NCSBN Upholds NCLEX-RN Examination Passing Standard
Director, Marketing & Communications
CHICAGO – The NCSBN Board of Directors (BOD) voted on Dec. 4, 2018, to uphold the current passing standard for the NCLEX-RN Examination. The passing standard will remain at the current level of 0.00 logit* that was instituted April 1, 2016, and will remain in effect through March 31, 2022.
After consideration of all available information, the BOD determined the current passing standard was appropriate as a measure of safe and effective entry-level registered nurse (RN) practice. The BOD used multiple sources of information to guide its evaluation and discussion of the passing standard. As part of this process, NCSBN convened an expert panel of 11 nurses representing the four NCSBN geographic areas and Canada took part in the workshop to perform a criterion-referenced standard-setting procedure. The panel's findings supported retaining the current passing standard.
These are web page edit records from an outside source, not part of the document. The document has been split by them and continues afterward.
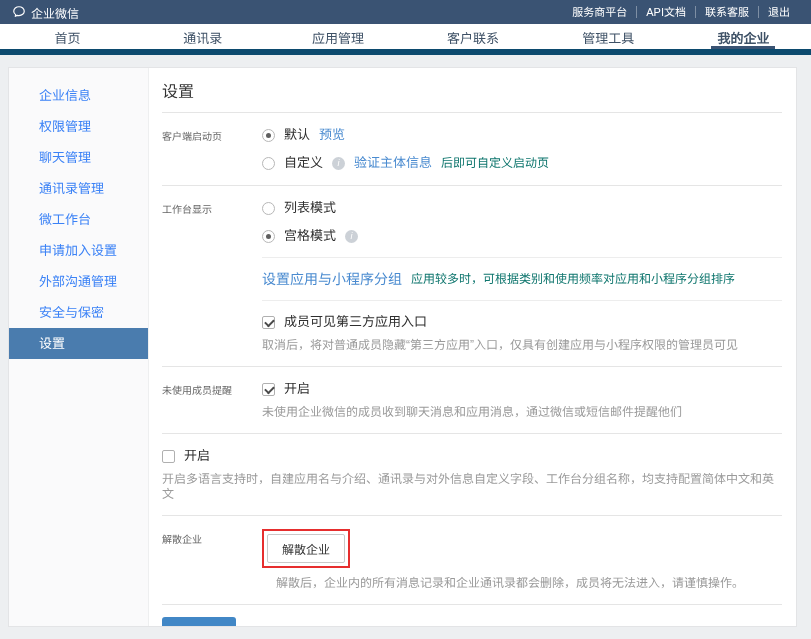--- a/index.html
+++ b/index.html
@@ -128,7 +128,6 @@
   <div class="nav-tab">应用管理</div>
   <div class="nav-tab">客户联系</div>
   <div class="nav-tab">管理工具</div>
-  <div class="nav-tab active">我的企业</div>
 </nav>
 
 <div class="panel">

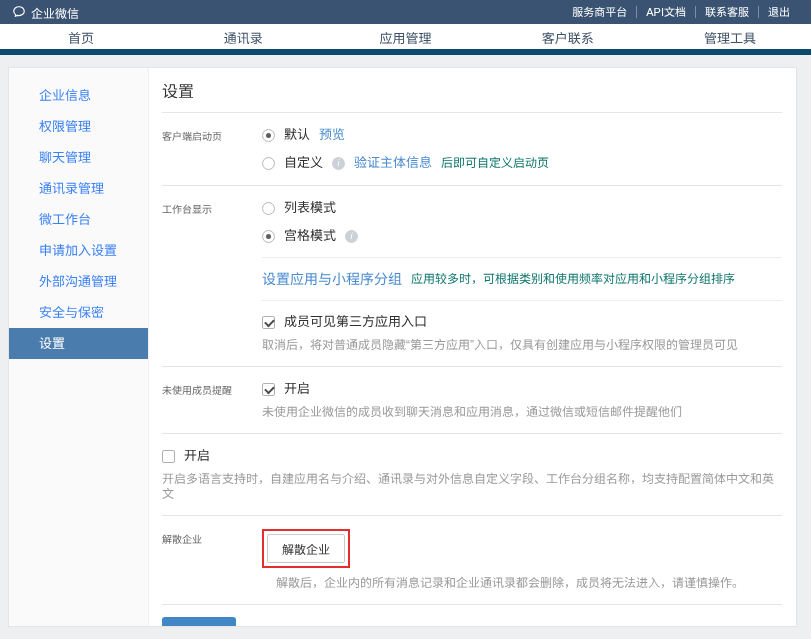--- a/index.html
+++ b/index.html
@@ -211,6 +211,7 @@
     <div class="hr"></div>
 
     <section class="row">
+      <div class="row-label">多语言支持</div>
       <div class="row-body">
         <div class="opt-line">
           <span class="checkbox"></span>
NCSBN also considered the results of national surveys of nursing professionals.
In accordance with a motion adopted by the 1989 NCSBN Delegate Assembly, the NCSBN BOD evaluates the passing standard for the NCLEX-RN Examination every three years to protect the public by ensuring minimal competence for entry-level RNs. NCSBN coordinates the passing standard analysis with the three-year cycle of test plan evaluation. This three-year cycle was developed to keep the test plan and passing standard current.
NCSBN marks its 40th anniversary milestone in 2018 with the inspiring theme of “Regulatory Excellence Surging Toward the Future.” Founded March 15, 1978, as an independent not-for-profit organization, NCSBN was initially created to lessen the burdens of state governments and bring together boards of nursing (BONs) to act and counsel together on matters of common interest. It has evolved into one of the leading voices of regulation across the world.
NCSBN’s membership is comprised of the BONs in the 50 states, the District of Columbia, and four U.S. territories — American Samoa, Guam, Northern Mariana Islands and the Virgin Islands. There are three exam user members. There are also 26 associate members that are either nursing regulatory bodies or empowered regulatory authorities from other countries or territories.
NCSBN Member Boards protect the public by ensuring that safe and competent nursing care is provided by licensed nurses. These BONs regulate more than 4.8 million licensed nurses.
Mission: NCSBN provides education, service and research through collaborative leadership to promote evidence-based regulatory excellence for patient safety and public protection.
The statements and opinions expressed are those of NCSBN and not the individual member state or territorial boards of nursing.
* A unit of measurement to report relative differences between candidate ability estimates and item difficulties.